The reason player salary dipped below 57% this past season was that teams started to become more wary of handing out dumb contracts. They still did, of course, but fiscal sanity was actually an option this past offseason. The reason for all the doom-and-gloom from the owners’ perspective is that overhead has been steadily increasing. The current split of BRI does not account for much of this overhead.

For example, the league can invest $100m in advertising in China. This advertising could generate $150m in revenue (advertising, streaming games, cable packages, whatever) and since it’s considered basketball-related income, they have to give 57% of it to the players. I suppose the league could try to eliminate all of these types of expenditures for short-term financial gains but clearly it’s in the long-term interests of the league to promote itself to the entire world.

I care. I love the NBA and hate football. This winter will suck even more

As opposed to those salt-of-the-earth owners. The owners are richer than the players.

Unless the owners are willing to open their books, assume they’re lying about their big losses. Until then, I’m with the players. Why should they take a cut? Shoot, last time the owners opened their books, they got a salary cap out of it. One of the worst precedents in sports.

If the owners are stuck having to pay the difference in the contract to the players’ union, I bet they’re looking to dump the salary cap.

I’m pretty sure they opened their books to the players months ago.

I live in a small town in southern Missouri and I do not know anyone that cares, including me. I have never been to an NBA game and I doubt most of my buddies have ever been to one. Memphis is the nearest NBA city.

I care. I’m a Raptors fan, painful though it is to be that. At least I have hockey.

As a Cavs fan, this works out well for me, as this will limit them to maybe 50 games of being terrible instead of 82. My only concern is whether the trade deadline will stay the same, because the Cavs have like 20 Forwards on the roster that need to be evaluated and dealt.
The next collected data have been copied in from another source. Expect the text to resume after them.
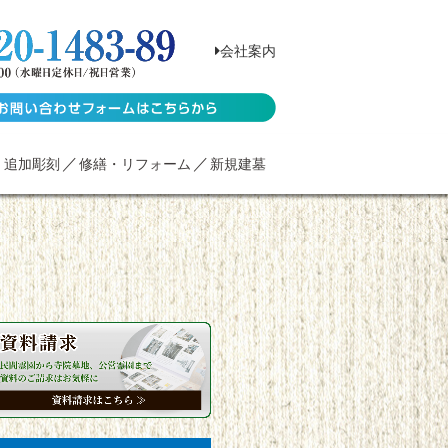
会社案内
・追加彫刻
修繕・リフォーム
新規建墓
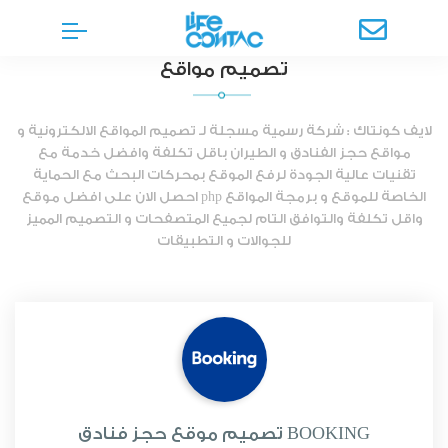
تصميم مواقع
لايف كونتاك : شركة رسمية مسجلة لـ تصميم المواقع الالكترونية و
مواقع حجز الفنادق و الطيران باقل تكلفة وافضل خدمة مع
تقنيات عالية الجودة لرفع الموقع بمحركات البحث مع الحماية
الخاصة للموقع و برمجة المواقع php احصل الان على افضل موقع
واقل تكلفة والتوافق التام لجميع المتصفحات و التصميم المميز
للجوالات و التطبيقات
تصميم موقع حجز فنادق BOOKING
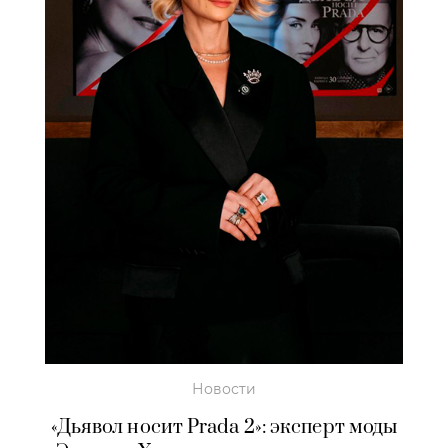
Новости
«Дьявол носит Prada 2»: эксперт моды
I was also hoping Baron Davis could have the chance to give an nice audition to the contenders to maybe induce one of them into grabbing him for a playoff run, but they’re talking about maybe doing another Allan Houston amnesty, so they could just wipe him from the roster that way.

(Quick aside: I really get annoyed when professional athlete stat pages don’t include what their contract is and when it expires. This is crucial information when talking about NBA players, and I shouldn’t have to search for it)

Despite all that, I am disappointed in the NBA. I was actually very interested in the Cavs this season because I’m curious to see what moves they make and what direction they go. They’ve got a potentially solid foundation of Kyrie Irving at the point, Tristan Thomas and Omri Casspi at the forwards, Varejao at center, and Ramon Sessions off the bench. They really need to target a SG.

Apparently they didn’t open them enough.

http://www.cbssports.com/nba/story/15317168/nba-losses-justify-player-pay-cuts-open-the-books-and-show-us They did not open them. The problem is if you present an argument that the players should take a cut because the owners are not making money, they have to prove it. Otherwise it would be stupid for the players to simply accept the honesty of the owners.
The owners overpay for teams because they want them badly enough due to ego . The evaluations of the teams is generally about 25 percent less than the new owners are willing to pay. They overpay because of vanity. Why should the players lose because of that? That should not be part of the salary equation.

Do you have a recent cite?

Why should the owners make their tax records available to the general public? We don’t have a need to know. They have given the players’ association their fully audited tax records, both for the teams and a league as a whole. There is still some debate about how much the league lost last year, but there’s not much of a debate that it did lose money.